** Dataset excerpts **
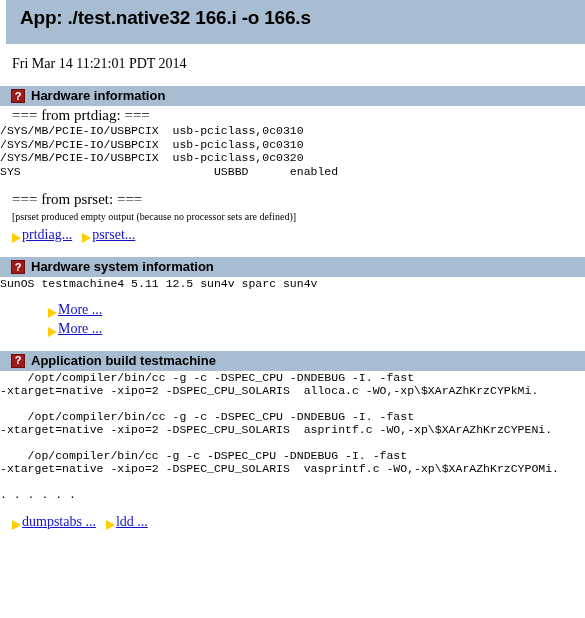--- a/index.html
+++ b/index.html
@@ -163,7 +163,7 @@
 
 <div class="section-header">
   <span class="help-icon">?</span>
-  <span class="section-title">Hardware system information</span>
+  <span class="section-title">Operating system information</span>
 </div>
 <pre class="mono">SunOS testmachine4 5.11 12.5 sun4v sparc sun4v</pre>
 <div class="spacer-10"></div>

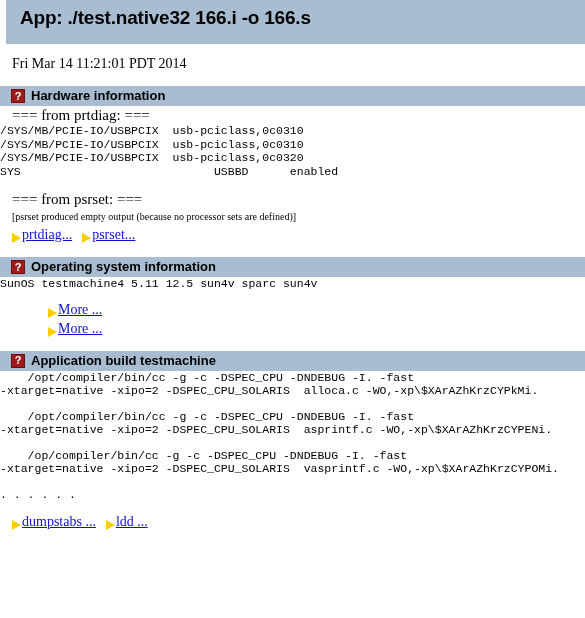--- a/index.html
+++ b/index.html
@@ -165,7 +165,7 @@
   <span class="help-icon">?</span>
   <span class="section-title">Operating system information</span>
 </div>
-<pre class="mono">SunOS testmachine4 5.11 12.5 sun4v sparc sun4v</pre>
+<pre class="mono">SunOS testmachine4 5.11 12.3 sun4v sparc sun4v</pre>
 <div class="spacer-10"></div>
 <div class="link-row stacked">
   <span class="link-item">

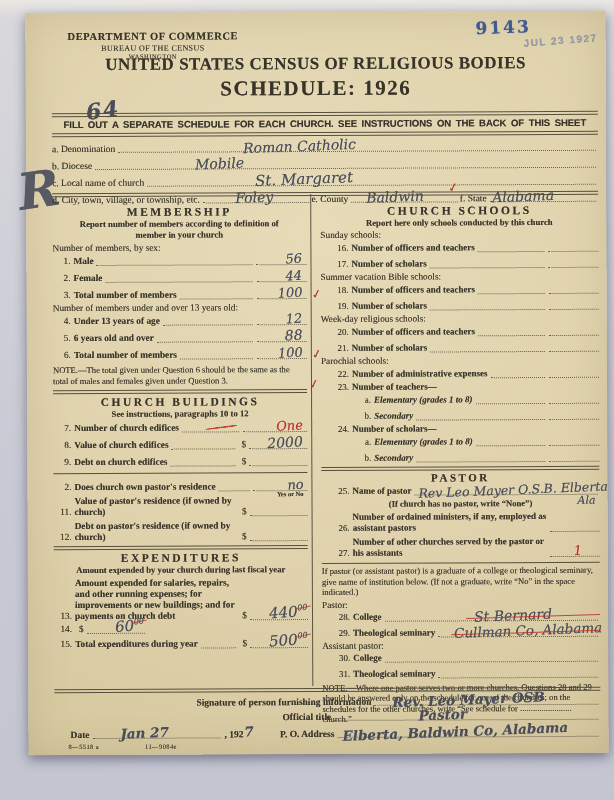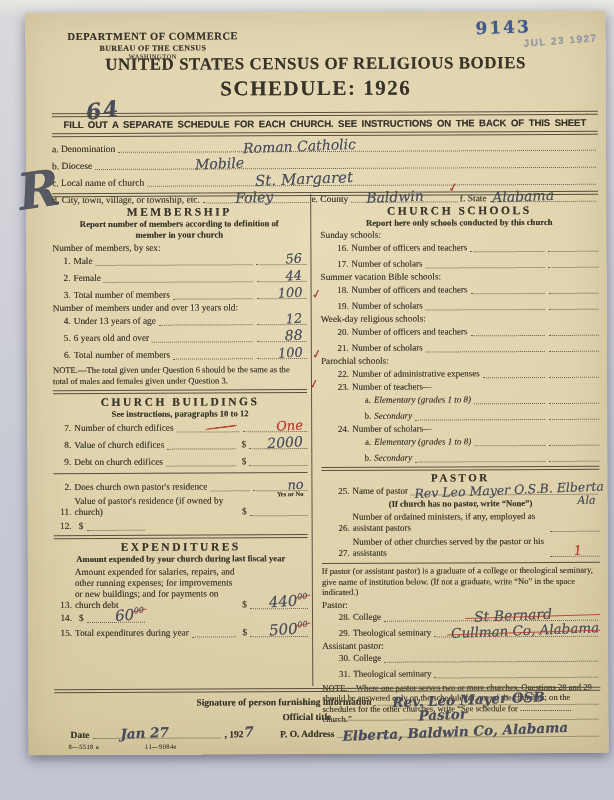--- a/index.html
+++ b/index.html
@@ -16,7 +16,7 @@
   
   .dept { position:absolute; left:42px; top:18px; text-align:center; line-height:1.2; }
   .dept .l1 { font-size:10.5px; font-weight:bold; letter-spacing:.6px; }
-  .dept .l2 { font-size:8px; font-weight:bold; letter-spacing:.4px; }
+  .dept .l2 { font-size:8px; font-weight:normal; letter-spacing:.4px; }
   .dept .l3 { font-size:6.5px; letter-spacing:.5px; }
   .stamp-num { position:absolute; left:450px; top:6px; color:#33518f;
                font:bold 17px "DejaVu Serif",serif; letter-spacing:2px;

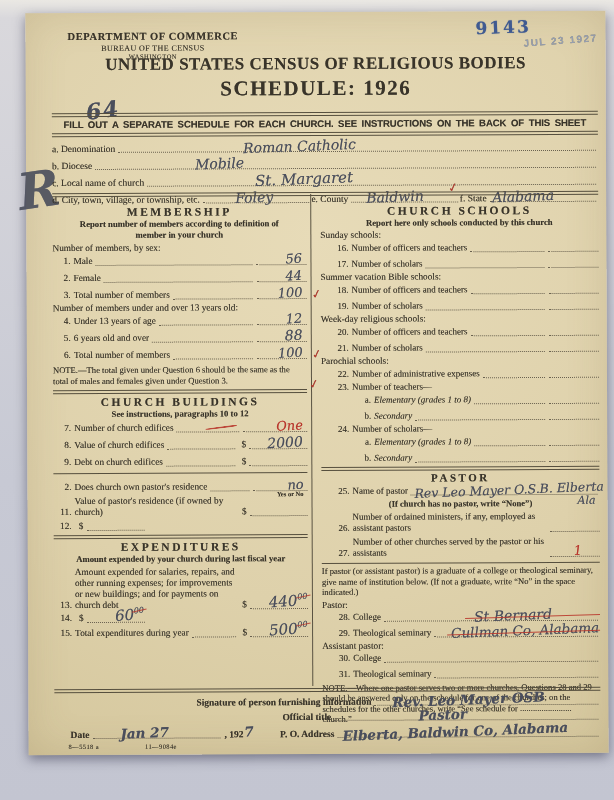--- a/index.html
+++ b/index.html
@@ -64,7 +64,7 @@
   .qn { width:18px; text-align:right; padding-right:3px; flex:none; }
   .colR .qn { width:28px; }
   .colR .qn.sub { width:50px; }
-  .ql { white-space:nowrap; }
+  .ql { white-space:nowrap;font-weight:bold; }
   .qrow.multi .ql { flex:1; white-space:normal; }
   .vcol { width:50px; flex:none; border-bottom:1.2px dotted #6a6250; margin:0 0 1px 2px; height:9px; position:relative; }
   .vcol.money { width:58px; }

** Task details **
In the data above, retype exactly and only the lines between the one holding "font-size:10.5px; font-weight:bold; letter-spacing:.6px;" and the one holding "left:450px; top:6px; color:#33518f;", inclusive.

** Result for this task **
   .dept .l1 { font-size:10.5px; font-weight:bold; letter-spacing:.6px; }
-  .dept .l2 { font-size:8px; font-weight:bold; letter-spacing:.4px; }
+  .dept .l2 { font-size:8px; font-weight:normal; letter-spacing:.4px; }
   .dept .l3 { font-size:6.5px; letter-spacing:.5px; }
   .stamp-num { position:absolute; left:450px; top:6px; color:#33518f;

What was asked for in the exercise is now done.